Я не понимал, о чем они спрашивают. Думал о другом: что на самом-то деле меня никто не обманул, даже я сам не обманул себя. Все, что происходит со мной последние два года — нужно мне. Даже то, что мне много раз было горько из-за того, что я догадывался, что сам обманывал себя.
— Ну, если генералы прикажут, — пояснили мне, чтобы я понял.
— Тебе приходилось стрелять в людей? — спросила меня Люда.
Нет, мне не приходилось стрелять в людей… Я вспоминал вкус вина, которое только что выпил.
— Нет, — сказал я.
— Ешь, — сказала Люда, — ты голодный.
Парень с гитарой потянулся к моему стакану и стал наливать вино.
— За то, что не стрелял в народ, служба, — сказал ершисто он.
— Всем, — не согласился я.
— Пойдем, — сказал капитан, — мы еще не дошли до твоего места? Оно далеко?
— Где-то здесь, — сказал я неохотно.
У озера, там, где нужно было поворачивать направо, капитан положил мне руку на плечо.
— Нам не сюда.
Он знал про нас, своих бойцов, все… Если он знает все, может ли он не простить хоть одного из нас?!.
Так думал я, бредя за ним по берегу озера, на противоположную его сторону.

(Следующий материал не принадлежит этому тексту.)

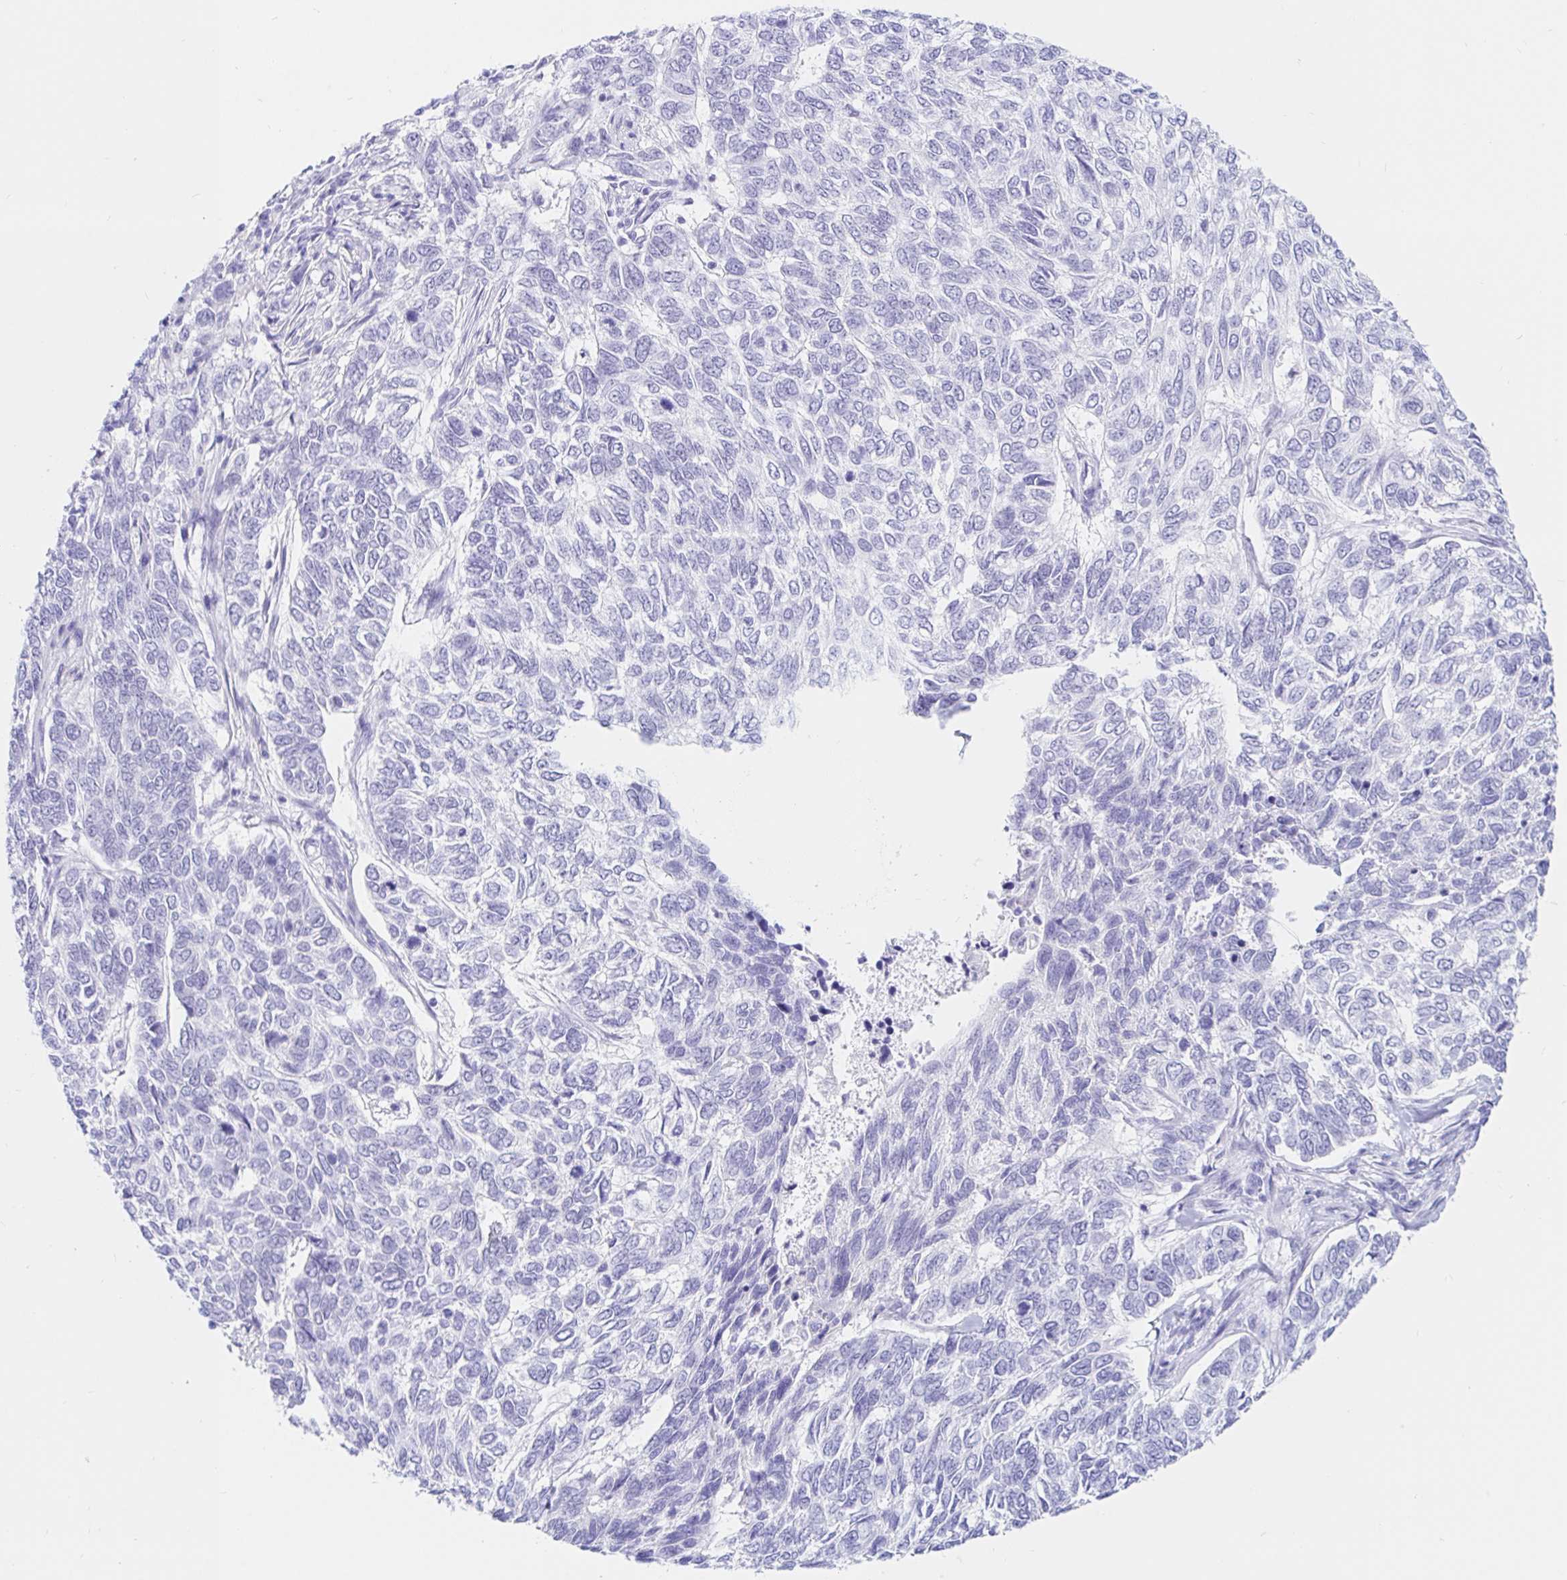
{"staining": {"intensity": "negative", "quantity": "none", "location": "none"}, "tissue": "skin cancer", "cell_type": "Tumor cells", "image_type": "cancer", "snomed": [{"axis": "morphology", "description": "Basal cell carcinoma"}, {"axis": "topography", "description": "Skin"}], "caption": "Immunohistochemistry of human skin cancer shows no positivity in tumor cells.", "gene": "OR6T1", "patient": {"sex": "female", "age": 65}}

Я не удивился, когда капитан подошел к погасшему давно кострищу, невзначай остановился, и начал шерудить там носком сапога.
Выкатилась пустая банка из-под сгущенного молока и пустая бутылка. Наверное, одна из тех.
— Узнаешь? — спросил капитан.
Он не торопился. Отшвырнул сапогом бутылку, она покатилась по траве.
Что ж — он прав.
Ему нужно было доказать, что он прав. Он всегда оставался правым, это — его обязанность. Поэтому он и наш капитан, что всегда оказывается прав.
— На этом месте меня спросили, — сказал я, — смогу ли я убить человека.
Капитан взял в стороне обгоревшую с одного конца палку, и ей принялся копаться в пепелище. Кроме парочки пустых консервных банок, ничего больше не нашел.
— Что ты ответил? — спросил он.
— Ничего, — сказал я. — Я когда-то мог убить, еще год назад… Теперь знаю, что не могу. Наверное, буду стрелять в воздух или вообще не стану… Не могу. Не знаю, что случилось… Вроде бы, ничего. Но что-то случилось, наверное… Раз так.
Он повернулся ко мне, оперся о палку и посмотрел внимательно:
— Смотри-ка, — сказал он, — кого я пригрел на собственной груди.
Стоял, покачиваясь, и рассматривал меня. С некоторым даже удивлением. Невиданную козявку… Но мне казалось: он понял меня. Понял больше, чем получилось у меня сказать. Я и сам не понимал, что хотел ответить. Просто не мог больше врать, и сказал то, что сказалось.
Но я верил: он поймет, поймет больше моих слов. Ведь вот уже один год и девять месяцев он — мой друг, и кроме него, у меня никого нет.
Я чувствую какое-то единство с ним. Как будто бы он и я — это часть какого-то одного целого. Как будто мы с ним — одно. И чтобы никто не понял этого, играем, каждый свои роли. Я — рядового, а он капитана. И делаем вид, что нас ничто не связывает.
Но я всегда знал: если мне когда-нибудь станет невмоготу, и я застрелю себя, буду валяться глупой куклой защитного цвета, бессмысленной и смешной, он — единственный, — кто пожалеет меня.